• [Task item]: Reproduce the passage about restoring an Altair 8800 word for word, in full.

• [Text passage]:
************

But in my second year, I got a job at another, private, University, and they had a project that had been abandoned as hopeless by the previous lab tech. It was an Altair 8800, mostly assembled then ripped apart in frustration by my predecessor. He took the documentation with him when he left. I completely disassembled it, phoned MITS to get a new schematic, and rebuilt it correctly. It still didn't work, and I figured that it was a memory card issue - 4 cards x 1k. I found the manufacturer of the cards ($400 each back then) and after talking with their tech support, applied the recommended repair procedure - hook up the power supply tabs on the card edge connector to a variable supply, set the voltage, then increase the current limiter until something smokes. That worked, removing a solder bridge from a couple of the cards.
Then came the problem of using the thing. There was no such thing as an application, nor an operating system, but there was a monitor - PL/1 I think it was - and the school was too cheap to pay for it. Fortunately, we had an ASR33 Teletype on hand, so I designed and built a S-100 card to allow the Altair to connect to the ASR33. Then, with the help of excellent documentation published by Intel, I wrote a monitor program to listen for activity on the terminal port. Once that was working, having to enter it each time in binary using the front panel switches on the Altair, I got it to send the memory dump to the paper tape punch on the ASR33. That took several tries, owing to power glitches that reset everything. But once I got that done, I could enter a mere 16 bytes of code from the front panel to make a bootstrap loader, install the tape in the reader, and toggle RUN on the front panel.

************

• [Listed records]:

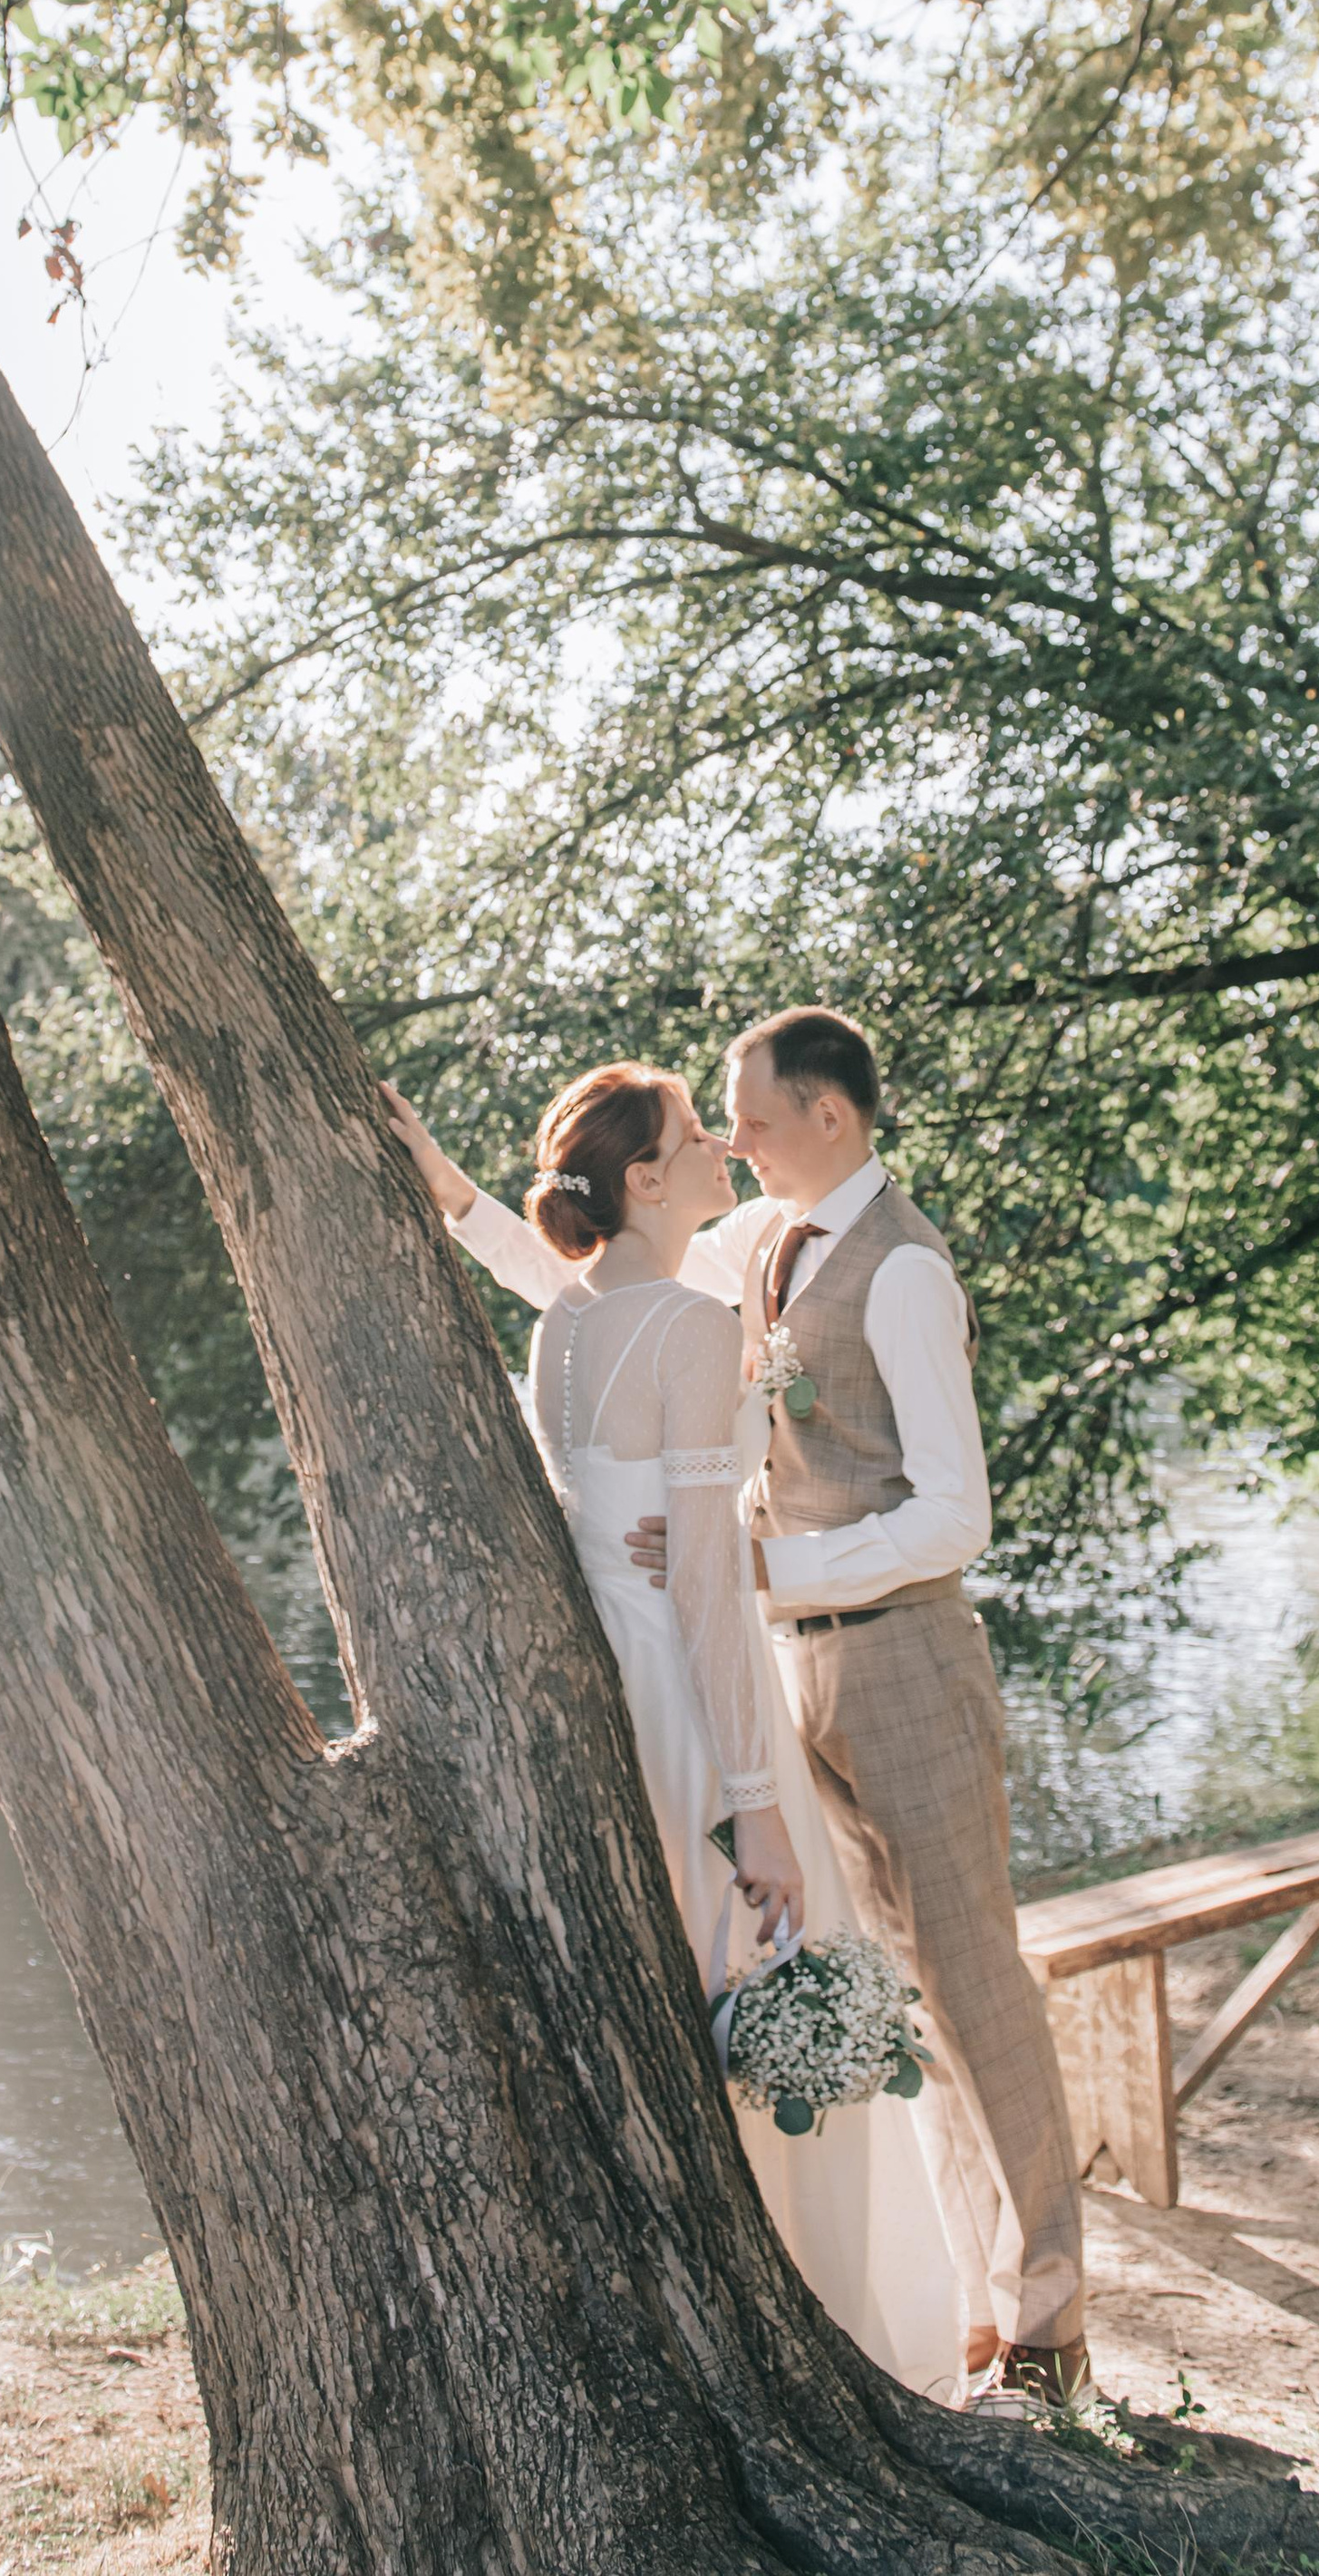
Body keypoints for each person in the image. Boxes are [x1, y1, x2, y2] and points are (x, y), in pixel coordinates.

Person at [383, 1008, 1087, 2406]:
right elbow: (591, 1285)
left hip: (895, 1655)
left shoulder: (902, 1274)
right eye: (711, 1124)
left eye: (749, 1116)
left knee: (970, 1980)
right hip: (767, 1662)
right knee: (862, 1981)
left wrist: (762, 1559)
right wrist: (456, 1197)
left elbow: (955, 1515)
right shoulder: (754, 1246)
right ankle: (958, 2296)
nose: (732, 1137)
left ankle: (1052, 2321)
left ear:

************

• [Response box]:
But in my second year, I got a job at another, private, University, and they had a project that had been abandoned as hopeless by the previous lab tech. It was an Altair 8800, mostly assembled then ripped apart in frustration by my predecessor. He took the documentation with him when he left. I completely disassembled it, phoned MITS to get a new schematic, and rebuilt it correctly. It still didn't work, and I figured that it was a memory card issue - 4 cards x 1k. I found the manufacturer of the cards ($400 each back then) and after talking with their tech support, applied the recommended repair procedure - hook up the power supply tabs on the card edge connector to a variable supply, set the voltage, then increase the current limiter until something smokes. That worked, removing a solder bridge from a couple of the cards.
Then came the problem of using the thing. There was no such thing as an application, nor an operating system, but there was a monitor - PL/1 I think it was - and the school was too cheap to pay for it. Fortunately, we had an ASR33 Teletype on hand, so I designed and built a S-100 card to allow the Altair to connect to the ASR33. Then, with the help of excellent documentation published by Intel, I wrote a monitor program to listen for activity on the terminal port. Once that was working, having to enter it each time in binary using the front panel switches on the Altair, I got it to send the memory dump to the paper tape punch on the ASR33. That took several tries, owing to power glitches that reset everything. But once I got that done, I could enter a mere 16 bytes of code from the front panel to make a bootstrap loader, install the tape in the reader, and toggle RUN on the front panel.